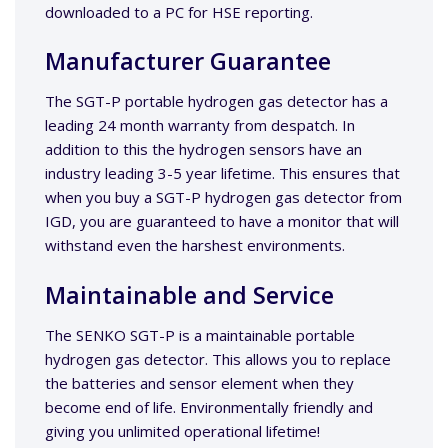
downloaded to a PC for HSE reporting.
Manufacturer Guarantee
The SGT-P portable hydrogen gas detector has a
leading 24 month warranty from despatch. In
addition to this the hydrogen sensors have an
industry leading 3-5 year lifetime. This ensures that
when you buy a SGT-P hydrogen gas detector from
IGD, you are guaranteed to have a monitor that will
withstand even the harshest environments.
Maintainable and Service
The SENKO SGT-P is a maintainable portable
hydrogen gas detector. This allows you to replace
the batteries and sensor element when they
become end of life. Environmentally friendly and
giving you unlimited operational lifetime!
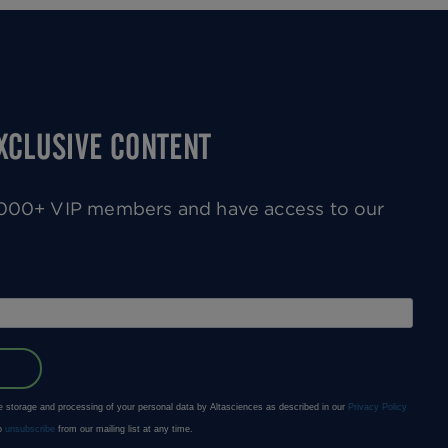
EXCLUSIVE CONTENT
0,000+ VIP members and have access to our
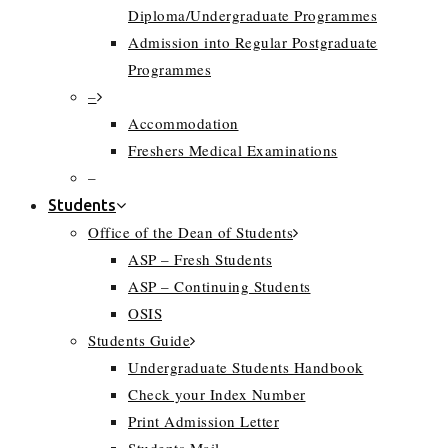
Diploma/Undergraduate Programmes
Admission into Regular Postgraduate
Programmes
–
Accommodation
Freshers Medical Examinations
–
Students
Office of the Dean of Students
ASP – Fresh Students
ASP – Continuing Students
OSIS
Students Guide
Undergraduate Students Handbook
Check your Index Number
Print Admission Letter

Task -> Give again, please, precisely the lines that begin the records and run through the line with "Students Guide" in it, keeping both end lines and dropping any pictures.

Solution to this task ->
downloaded to a PC for HSE reporting.
Manufacturer Guarantee
The SGT-P portable hydrogen gas detector has a
leading 24 month warranty from despatch. In
addition to this the hydrogen sensors have an
industry leading 3-5 year lifetime. This ensures that
when you buy a SGT-P hydrogen gas detector from
IGD, you are guaranteed to have a monitor that will
withstand even the harshest environments.
Maintainable and Service
The SENKO SGT-P is a maintainable portable
hydrogen gas detector. This allows you to replace
the batteries and sensor element when they
become end of life. Environmentally friendly and
giving you unlimited operational lifetime!
EXCLUSIVE CONTENT
0,000+ VIP members and have access to our
Diploma/Undergraduate Programmes
Admission into Regular Postgraduate
Programmes
–
Accommodation
Freshers Medical Examinations
–
Students
Office of the Dean of Students
ASP – Fresh Students
ASP – Continuing Students
OSIS
Students Guide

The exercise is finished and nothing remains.